Your tasks:
**A.** In the debate transcript, why does the minister say certain amendments to the Estate Agents Act have become essential? Answer in one to three sentences.
**B.** Write the next part of the debate transcript, carrying on from its last sentence.

Source extract:
:::::
It is essential for this commission to complete its task quickly and present us with its recommendation. I want to extend an invitation to the commission. If, during the course of its investigations, it feels that it has to present more interim reports in order to cover certain facets, and to protect people, I shall be very pleased to accept these interim reports. I also want to go further. When I have to deal with legislation of this nature, legislation which must protect people’s rights, it may be discovered that we may even have to amend the legislation further as a result of these interim reports. I shall have no hesitation whatsoever in doing so. I think it is the only realistic method of dealing with the matter, and I therefore want to extend this invitation to the commission.

Question agreed to.

Bill read a Second Time.

ESTATE AGENTS AMENDMENT BILL (Second Reading) *The MINISTER OF ECONOMIC AFFAIRS:

Mr. Speaker, I move—

That the Bill be now read a Second Time.

Hon. members will remember that the Estate Agents Act, 1976, came into operation on 1 August 1977. I want to avail myself of this opportunity of sincerely thanking the Estate Agents Board for the work they have done to date. In particular I should like to avail myself of this opportunity to thank the first chairman who is now retiring, Mr. Randall, very sincerely for the work he has done. I can understand the reasons which induced him to decide that he would cease to serve as chairman of this board. Since the commencement of this Act it has become clear—as I expected—that as a result of certain practical problems which could not have been foreseen during the drafting and passing of the original Act, but have since emerged, certain amendments have become essential.
:::::
(Dataset entries)
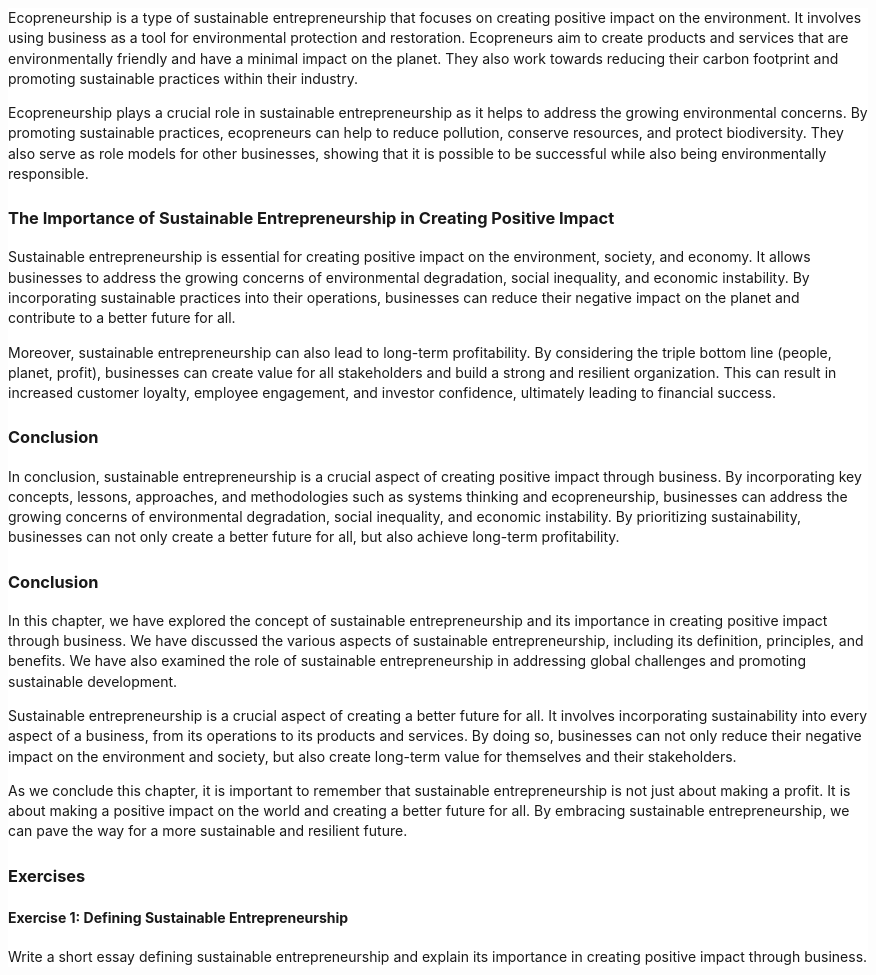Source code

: Ecopreneurship is a type of sustainable entrepreneurship that focuses on creating positive impact on the environment. It involves using business as a tool for environmental protection and restoration. Ecopreneurs aim to create products and services that are environmentally friendly and have a minimal impact on the planet. They also work towards reducing their carbon footprint and promoting sustainable practices within their industry.

Ecopreneurship plays a crucial role in sustainable entrepreneurship as it helps to address the growing environmental concerns. By promoting sustainable practices, ecopreneurs can help to reduce pollution, conserve resources, and protect biodiversity. They also serve as role models for other businesses, showing that it is possible to be successful while also being environmentally responsible.

### The Importance of Sustainable Entrepreneurship in Creating Positive Impact

Sustainable entrepreneurship is essential for creating positive impact on the environment, society, and economy. It allows businesses to address the growing concerns of environmental degradation, social inequality, and economic instability. By incorporating sustainable practices into their operations, businesses can reduce their negative impact on the planet and contribute to a better future for all.

Moreover, sustainable entrepreneurship can also lead to long-term profitability. By considering the triple bottom line (people, planet, profit), businesses can create value for all stakeholders and build a strong and resilient organization. This can result in increased customer loyalty, employee engagement, and investor confidence, ultimately leading to financial success.

### Conclusion

In conclusion, sustainable entrepreneurship is a crucial aspect of creating positive impact through business. By incorporating key concepts, lessons, approaches, and methodologies such as systems thinking and ecopreneurship, businesses can address the growing concerns of environmental degradation, social inequality, and economic instability. By prioritizing sustainability, businesses can not only create a better future for all, but also achieve long-term profitability. 


### Conclusion
In this chapter, we have explored the concept of sustainable entrepreneurship and its importance in creating positive impact through business. We have discussed the various aspects of sustainable entrepreneurship, including its definition, principles, and benefits. We have also examined the role of sustainable entrepreneurship in addressing global challenges and promoting sustainable development.

Sustainable entrepreneurship is a crucial aspect of creating a better future for all. It involves incorporating sustainability into every aspect of a business, from its operations to its products and services. By doing so, businesses can not only reduce their negative impact on the environment and society, but also create long-term value for themselves and their stakeholders.

As we conclude this chapter, it is important to remember that sustainable entrepreneurship is not just about making a profit. It is about making a positive impact on the world and creating a better future for all. By embracing sustainable entrepreneurship, we can pave the way for a more sustainable and resilient future.

### Exercises
#### Exercise 1: Defining Sustainable Entrepreneurship
Write a short essay defining sustainable entrepreneurship and explain its importance in creating positive impact through business.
:::::
Responses per task:
**A.** Since the Act came into operation, certain practical problems have emerged that could not have been foreseen when the original Act was drafted and passed. These problems have made the amendments essential.

**B.**
In the first place, certain problems of interpretation were experienced with the definition of “estate agent” as it is now contained in the principal Act, and there have also been representations from various quarters that this definition could be interpreted so widely that more organizations and persons could be brought within its scope than was originally intended during the drafting and passing of the principal Act.

The definition of “estate agent” is therefore being adjusted to narrow the concept of “estate agent” in such a way that it will exclude persons who merely collect money by virtue of an agreement in terms of the Sale of Land on Instalments Act, 1971 (Act 72 of 1971), as well as persons who collect insurance premiums on behalf of companies. However, in order to protect the public against any loss which may be suffered as a result of the theft, by an estate agent, of the moneys which he has received in respect of the said two situations, the Act is also being amended so that the public will indeed have a claim against the Estate Agents Fidelity Fund in such cases.

I hold the view that we should give serious consideration to a subsequent further amendment of the Act so that all funds received by estate agents, shall be covered by their fidelity fund.

†The Estate Agents Act is also being amended to remove the doubt which at present exists as to whether the Minister has the authority to grant exemptions from the provisions of the Act to persons such as unrehabilitated insolvents mentioned in section 27 of the Act.

At present the provisions of the Act relating to the issue of fidelity fund certificates by the board are generally interpreted to have the effect that the board may only issue unqualified certificates. In practice it has been found that this provision is unnecessarily rigid and may cause unnecessary hardship in certain cases. In order to rectify this position it is felt that the board should be empowered to issue fidelity fund certificates subject to certain conditions laid down by the board with the approval of the Minister. A provision to give effect to this principle is included in the Bill.

In its present form the Act does not provide for a right of appeal to the persons mentioned in section 27 of the Act in the event of their applications for fidelity fund certificates being turned down by the Estate Agents Board. In order to overcome this problem, it is necessary to amend the Act so as to provide for a right of appeal against decisions of the board in this connection.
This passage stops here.